§ **Work required**: Copy each of the records exactly; leave nothing out.
┏━━
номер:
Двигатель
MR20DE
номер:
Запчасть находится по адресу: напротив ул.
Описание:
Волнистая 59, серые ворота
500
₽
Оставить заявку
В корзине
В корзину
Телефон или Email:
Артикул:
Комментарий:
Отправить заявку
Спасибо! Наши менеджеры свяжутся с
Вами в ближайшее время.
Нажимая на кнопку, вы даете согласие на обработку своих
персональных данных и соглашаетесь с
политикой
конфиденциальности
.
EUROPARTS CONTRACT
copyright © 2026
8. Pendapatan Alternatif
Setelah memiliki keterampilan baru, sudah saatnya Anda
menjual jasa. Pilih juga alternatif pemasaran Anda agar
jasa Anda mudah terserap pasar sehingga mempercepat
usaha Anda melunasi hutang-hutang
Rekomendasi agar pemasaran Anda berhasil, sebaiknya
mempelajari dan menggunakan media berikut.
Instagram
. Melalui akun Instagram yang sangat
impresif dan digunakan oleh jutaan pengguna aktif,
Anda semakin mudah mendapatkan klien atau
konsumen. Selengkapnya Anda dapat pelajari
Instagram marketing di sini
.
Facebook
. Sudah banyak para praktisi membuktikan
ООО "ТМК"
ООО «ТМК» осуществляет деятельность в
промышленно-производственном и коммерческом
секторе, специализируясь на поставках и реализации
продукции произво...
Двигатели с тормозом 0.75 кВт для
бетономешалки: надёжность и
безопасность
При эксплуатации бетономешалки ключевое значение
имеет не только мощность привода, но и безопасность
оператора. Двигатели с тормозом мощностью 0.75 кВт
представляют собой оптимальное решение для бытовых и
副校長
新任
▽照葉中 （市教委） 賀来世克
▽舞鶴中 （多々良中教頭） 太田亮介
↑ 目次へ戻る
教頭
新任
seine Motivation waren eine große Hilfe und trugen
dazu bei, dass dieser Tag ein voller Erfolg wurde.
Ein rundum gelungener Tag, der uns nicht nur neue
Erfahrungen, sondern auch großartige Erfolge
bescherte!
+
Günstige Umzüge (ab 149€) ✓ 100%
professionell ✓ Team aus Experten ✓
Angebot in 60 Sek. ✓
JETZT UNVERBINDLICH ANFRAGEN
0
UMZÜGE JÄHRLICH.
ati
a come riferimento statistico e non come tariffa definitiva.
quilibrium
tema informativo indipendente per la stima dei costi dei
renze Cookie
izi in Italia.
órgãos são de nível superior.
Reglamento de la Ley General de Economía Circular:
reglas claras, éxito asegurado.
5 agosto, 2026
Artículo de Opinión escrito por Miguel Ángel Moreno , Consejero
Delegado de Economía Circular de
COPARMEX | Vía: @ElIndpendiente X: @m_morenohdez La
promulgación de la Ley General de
┗━━
§ **Result**:
номер:
Двигатель
MR20DE
номер:
Запчасть находится по адресу: напротив ул.
Описание:
Волнистая 59, серые ворота
500
₽
Оставить заявку
В корзине
В корзину
Телефон или Email:
Артикул:
Комментарий:
Отправить заявку
Спасибо! Наши менеджеры свяжутся с
Вами в ближайшее время.
Нажимая на кнопку, вы даете согласие на обработку своих
персональных данных и соглашаетесь с
политикой
конфиденциальности
.
EUROPARTS CONTRACT
copyright © 2026
8. Pendapatan Alternatif
Setelah memiliki keterampilan baru, sudah saatnya Anda
menjual jasa. Pilih juga alternatif pemasaran Anda agar
jasa Anda mudah terserap pasar sehingga mempercepat
usaha Anda melunasi hutang-hutang
Rekomendasi agar pemasaran Anda berhasil, sebaiknya
mempelajari dan menggunakan media berikut.
Instagram
. Melalui akun Instagram yang sangat
impresif dan digunakan oleh jutaan pengguna aktif,
Anda semakin mudah mendapatkan klien atau
konsumen. Selengkapnya Anda dapat pelajari
Instagram marketing di sini
.
Facebook
. Sudah banyak para praktisi membuktikan
ООО "ТМК"
ООО «ТМК» осуществляет деятельность в
промышленно-производственном и коммерческом
секторе, специализируясь на поставках и реализации
продукции произво...
Двигатели с тормозом 0.75 кВт для
бетономешалки: надёжность и
безопасность
При эксплуатации бетономешалки ключевое значение
имеет не только мощность привода, но и безопасность
оператора. Двигатели с тормозом мощностью 0.75 кВт
представляют собой оптимальное решение для бытовых и
副校長
新任
▽照葉中 （市教委） 賀来世克
▽舞鶴中 （多々良中教頭） 太田亮介
↑ 目次へ戻る
教頭
新任
seine Motivation waren eine große Hilfe und trugen
dazu bei, dass dieser Tag ein voller Erfolg wurde.
Ein rundum gelungener Tag, der uns nicht nur neue
Erfahrungen, sondern auch großartige Erfolge
bescherte!
+
Günstige Umzüge (ab 149€) ✓ 100%
professionell ✓ Team aus Experten ✓
Angebot in 60 Sek. ✓
JETZT UNVERBINDLICH ANFRAGEN
0
UMZÜGE JÄHRLICH.
ati
a come riferimento statistico e non come tariffa definitiva.
quilibrium
tema informativo indipendente per la stima dei costi dei
renze Cookie
izi in Italia.
órgãos são de nível superior.
Reglamento de la Ley General de Economía Circular:
reglas claras, éxito asegurado.
5 agosto, 2026
Artículo de Opinión escrito por Miguel Ángel Moreno , Consejero
Delegado de Economía Circular de
COPARMEX | Vía: @ElIndpendiente X: @m_morenohdez La
promulgación de la Ley General de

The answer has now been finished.